Design and construction
- Architects: Charles Nicati, Ernest Burnat

= Villa Zina =

Historic villa in Vevey, Switzerland

The Villa Zina (formerly Villa Montgomery) is a historic villa located in Vevey, in the Canton of Vaud, Switzerland. Constructed between 1877 and 1878, it was registered in 1995 as a Cultural Property of Regional Significance (Class 2) in the Swiss Inventory of Cultural Property.

Originally a private residence, it later served as an administrative hub for the Hôpital Riviera-Chablais (HRC) before being sold in 2020 and is currently used by the Fondation Enfance Emma Couvreu.

== History ==
The Villa Zina was built between 1877 and 1878 according to the plans of architects Charles Nicati and Ernest Burnat for Auguste Mayor, a Swiss businessman. It later served as the spring residence of Russian princess Vera Lobanoff (born Princess Dolgorouky), nicknamed "la Princesse aux bijoux" (the Princess of Jewels), until her death in 1914. In 1924, a minor fire broke out in the villa's outbuildings, though damage was limited.

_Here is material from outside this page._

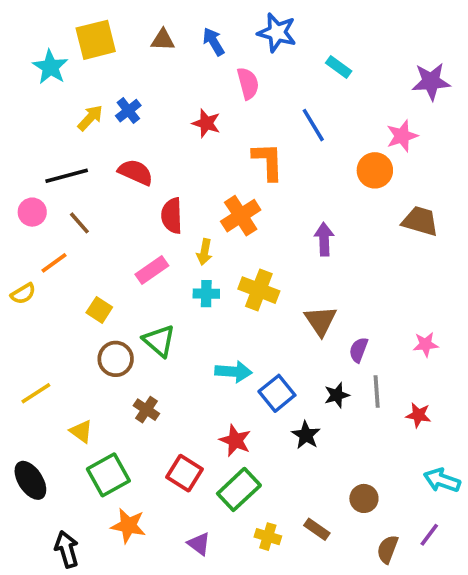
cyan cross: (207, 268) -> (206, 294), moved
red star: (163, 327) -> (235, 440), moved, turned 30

Since 1963, the villa was owned by the Fondation des hôpitaux de la Riviera, which used it to house administrative services for the Hôpital Riviera-Chablais (HRC), including the hospital's directorate. Its proximity to the Samaritain Hospital in Vevey—which has since closed—made it a convenient annex for hospital operations during that period.

In 2020, as part of the consolidation of HRC services into the new Centre hospitalier de Rennaz, the Fondation des hôpitaux de la Riviera, then in liquidation, sold the Villa Zina. Since the sale, the villa has been used by the Fondation Enfance Emma Couvreu (formerly Fondation les Airelles).